Suddenly, she had a list of answers:
- Make them scroll social media first thing in the morning
- Convince them that they need to impress other people to feel fulfilled
- Make them say ‘yes’ to everything
- Feed them junk food until they feel sick
See how much easier it is when you invert the problem?
Happiness is a moving target, but the recipe for misery is tried and tested. Minimize the latter, and you’re already ahead.
The Power of Antimodels
Nassim Taleb, author of The Black Swan, introduced the concept of antimodels. Instead of trying to find mentors or role models, he argues that avoiding the mistakes of bad examples is often more useful.

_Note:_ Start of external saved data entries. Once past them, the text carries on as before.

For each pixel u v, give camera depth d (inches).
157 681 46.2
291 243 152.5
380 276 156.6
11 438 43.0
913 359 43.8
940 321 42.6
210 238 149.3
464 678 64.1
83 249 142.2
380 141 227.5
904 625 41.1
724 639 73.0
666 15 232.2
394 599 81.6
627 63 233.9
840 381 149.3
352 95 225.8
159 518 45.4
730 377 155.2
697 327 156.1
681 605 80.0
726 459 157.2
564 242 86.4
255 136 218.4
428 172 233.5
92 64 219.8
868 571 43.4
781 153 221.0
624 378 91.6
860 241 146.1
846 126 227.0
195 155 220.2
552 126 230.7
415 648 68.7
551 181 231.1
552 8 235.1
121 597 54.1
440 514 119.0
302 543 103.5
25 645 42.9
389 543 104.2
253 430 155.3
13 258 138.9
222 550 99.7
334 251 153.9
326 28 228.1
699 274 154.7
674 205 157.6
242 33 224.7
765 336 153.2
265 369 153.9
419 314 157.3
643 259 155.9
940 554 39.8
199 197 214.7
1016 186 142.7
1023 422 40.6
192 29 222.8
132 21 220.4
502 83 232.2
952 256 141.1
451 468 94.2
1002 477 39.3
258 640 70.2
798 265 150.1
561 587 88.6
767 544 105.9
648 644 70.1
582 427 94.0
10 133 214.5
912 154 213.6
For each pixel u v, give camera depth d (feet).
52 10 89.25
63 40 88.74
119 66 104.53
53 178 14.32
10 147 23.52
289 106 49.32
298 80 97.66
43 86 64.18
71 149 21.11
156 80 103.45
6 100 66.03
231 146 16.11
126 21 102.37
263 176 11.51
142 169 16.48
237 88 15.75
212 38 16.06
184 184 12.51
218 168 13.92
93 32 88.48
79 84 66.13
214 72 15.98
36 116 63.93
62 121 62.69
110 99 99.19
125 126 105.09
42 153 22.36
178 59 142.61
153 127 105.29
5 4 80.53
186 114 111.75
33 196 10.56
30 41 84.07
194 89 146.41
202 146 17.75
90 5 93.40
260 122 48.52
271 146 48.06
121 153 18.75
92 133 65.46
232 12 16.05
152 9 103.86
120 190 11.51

Many great parents, for example, didn’t follow perfect role models — they grew up in a terrible environment and used those lessons as an antimodel to not repeat the worst mistakes of their own parents.
Likewise, the American economist Thomas Sowell once said, “One of the most important reasons for studying history is that virtually every stupid idea in vogue today has been tried before and proved disastrous, time and again.”
Success isn’t always about brilliance or inventing new ideas. More often, it’s about studying the failures of the greatest minds from history. That’s why I encourage people to read biographies. Biographies allow you to recognize yourself in someone else’s experiences. It humanizes the superhumans. It makes them more real — the ups, the downs, the circumstances and preparation, and the fusion of personal qualities and pivotal relationships that forge extraordinary lives. As Tim Ferriss says, “To learn from the best, you don’t need to meet them, you just need to absorb them.”
How to Apply This Today
- Flip Your Problems — Instead of asking, “How can I achieve X?”, ask, “What would prevent X from happening?” Then avoid those things.
- Create a “Not-To-Do” List — Write down the habits, people, and commitments that drain your time, energy, or happiness. Start cutting them out.
- Look for Antimodels — Identify people whose lives are the opposite of what you want. Study what they did, then do the opposite.
Sometimes the best way forward isn’t to add more — it’s to remove what’s blocking your progress.
After all, the first rule of winning is simple: don’t lose.